Problem to work on> Return, with both end lines included, exactly what the data below holds from the line with "16 10 82812" through the line with "282 23 1304.1", though not the pictures.

_ _ _

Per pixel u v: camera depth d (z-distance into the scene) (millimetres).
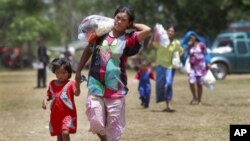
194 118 21031
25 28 83500
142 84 25219
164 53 23234
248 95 30703
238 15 63000
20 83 46688
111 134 12656
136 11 66750
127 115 22312
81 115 22141
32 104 27750
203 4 63562
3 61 82562
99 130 12594
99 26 12594
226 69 48188
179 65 23344
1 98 31578
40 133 18109
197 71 26422
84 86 37844
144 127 18891
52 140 16812
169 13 66250
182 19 65562
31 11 84062
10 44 90875
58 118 13047
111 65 12523
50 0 96562
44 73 40438
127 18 12500
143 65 25312
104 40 12625
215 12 64125
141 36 12531
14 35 83375
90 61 13016
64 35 121625
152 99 29609
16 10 82812
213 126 18766
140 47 12664
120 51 12539
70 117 13023
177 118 21141
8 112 24203
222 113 22422
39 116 22625
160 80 23453
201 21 65188
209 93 32406
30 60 86062
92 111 12516
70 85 13086
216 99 28672
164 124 19547
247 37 51469
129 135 17234
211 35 65312
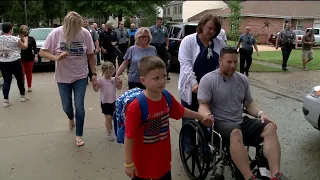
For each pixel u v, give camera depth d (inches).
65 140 177.0
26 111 232.1
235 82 125.0
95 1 1119.6
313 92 173.3
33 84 332.2
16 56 243.8
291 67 478.9
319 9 1216.2
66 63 163.5
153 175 92.4
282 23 1304.1
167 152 94.6
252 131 116.0
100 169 142.5
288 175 138.1
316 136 184.2
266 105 256.5
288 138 181.0
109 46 378.3
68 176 135.8
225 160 117.1
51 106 245.9
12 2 1208.8
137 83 183.8
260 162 111.1
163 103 89.5
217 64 141.1
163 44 361.7
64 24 157.0
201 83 125.6
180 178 134.5
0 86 309.7
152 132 89.4
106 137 182.7
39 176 135.6
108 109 175.0
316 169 143.3
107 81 175.0
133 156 90.2
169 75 397.1
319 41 946.1
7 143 171.9
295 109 244.4
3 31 240.2
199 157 125.3
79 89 167.9
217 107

_ _ _

Expected output>
16 10 82812
213 126 18766
140 47 12664
120 51 12539
70 117 13023
177 118 21141
8 112 24203
222 113 22422
39 116 22625
160 80 23453
201 21 65188
209 93 32406
30 60 86062
92 111 12516
70 85 13086
216 99 28672
164 124 19547
247 37 51469
129 135 17234
211 35 65312
For each pixel u v, give camera depth d (inches).
65 140 177.0
26 111 232.1
235 82 125.0
95 1 1119.6
313 92 173.3
33 84 332.2
16 56 243.8
291 67 478.9
319 9 1216.2
66 63 163.5
153 175 92.4
282 23 1304.1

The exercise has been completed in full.